Zakarneh has paid multiple visits to China. Speaking of some Western governments’ and media’s smear campaign against China about its Xinjiang policy, he said that the West is “trying to exploit anything to undermine China’s progress and development.”
This March, a delegation of members of political parties from Arab countries headed by Zakarneh, visited Xinjiang. “China’s experience in all regions is rich, and with every visit, we feel the magnitude of the benefit we gain in various fields,” Zakarneh said.
During the visit, the delegation learned about Xinjiang’s development in such areas as agricultural technology, livestream shopping and cross-border e-commerce.
“We find agriculture that does not require much space and land,” Zakarneh said. “Many of our products are destroyed due to the inability to sell them in season, but after learning about the agricultural industrialization carried out by China, our countries can enhance communication to exchange experience in this field.”

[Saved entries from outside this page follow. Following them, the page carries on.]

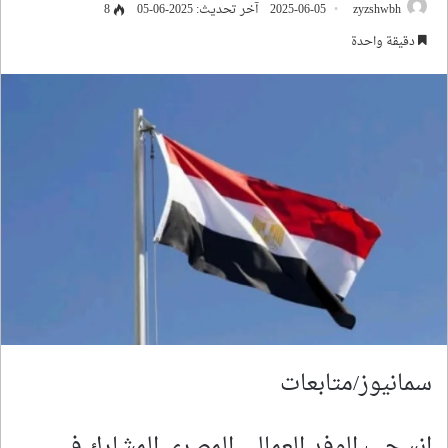
zyzshwbh
2025-06-05
آخر تحديث: 2025-06-05
8
دقيقة واحدة
سمانيوز/متابعات
انسحب الوفد العمالي المصري المشارك في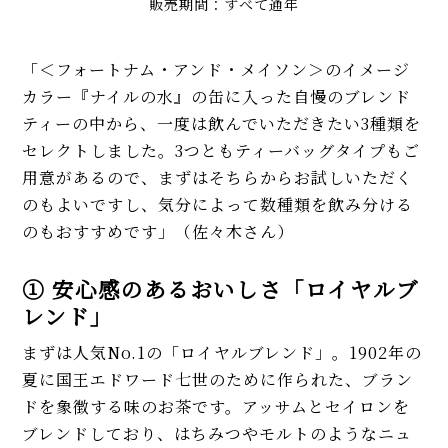
販売期間：すべて通年
「＜フォートナム・アンド・メイソン＞のイメージ
カラー『ナイルの水』の缶に入った自慢のブレンド
ティーの中から、一度は飲んでいただきたい3種類を
セレクトしました。3つともティーバッグタイプもご
用意があるので、まずはそちらからお試しいただく
のもよいですし、気分によって数種類を飲み分ける
のもおすすめです」（佐々木さん）
① 安心感のあるおいしさ「ロイヤルブ
レンド」
まずは人気No.1の「ロイヤルブレンド」。1902年の
夏に国王エドワード七世のために作られた、ブラン
ドを象徴する味のお茶です。アッサムとセイロンを
ブレンドしており、はちみつやモルトのようなニュ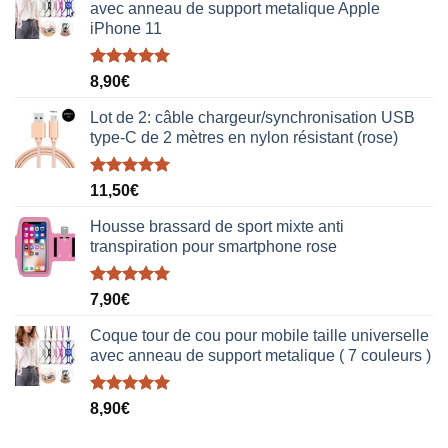
avec anneau de support metalique Apple
iPhone 11
Note
5.00
8,90
€
sur 5
Lot de 2: câble chargeur/synchronisation USB
type-C de 2 mètres en nylon résistant (rose)
Note
5.00
11,50
€
sur 5
Housse brassard de sport mixte anti
transpiration pour smartphone rose
Note
5.00
7,90
€
sur 5
Coque tour de cou pour mobile taille universelle
avec anneau de support metalique ( 7 couleurs )
Note
5.00
8,90
€
sur 5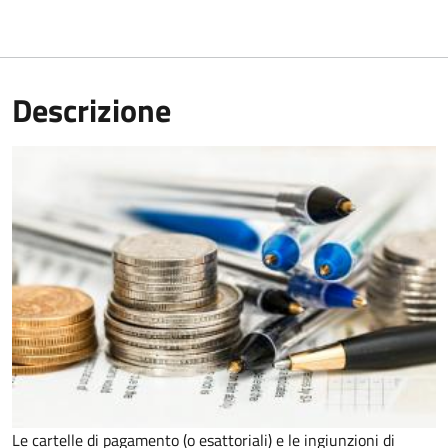
Descrizione
Le cartelle di pagamento (o esattoriali) e le ingiunzioni di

The delegation visited mosques and some other places of worship. Zakarneh said China preserves and gives each religion care for its sanctities with full and comprehensive support.
Zakarneh said the delegation expressed respect for China’s treatment of freedom of religion and the extent of its respect for human rights, contrary to what the U.S.-led West has said to distort China’s image and hinder its progress.
The delegation attended an exhibition on China’s counter-terrorism effort as well. “China has creativity in confronting terrorism through the awakening and cohesion of its people and the strength of its security services,” Zakarneh said.
The first measures, he added, are to educate citizens about preventing the infiltration of terrorist ideas and stopping anyone from exploiting this to attack China, by rehabilitating these people and educating them in school, so that they graduate with mastery of crafts, not to mention providing job opportunities and supporting various groups so that everyone in the region could become a producer, whether in agriculture, industry, or trade.
“China has faced this with strength and confidence and opened the borders of the Xinjiang region for all delegations to see for themselves the reality as it is. Our visit and observation on the ground were proof that Western propaganda is false,” Zakarneh said.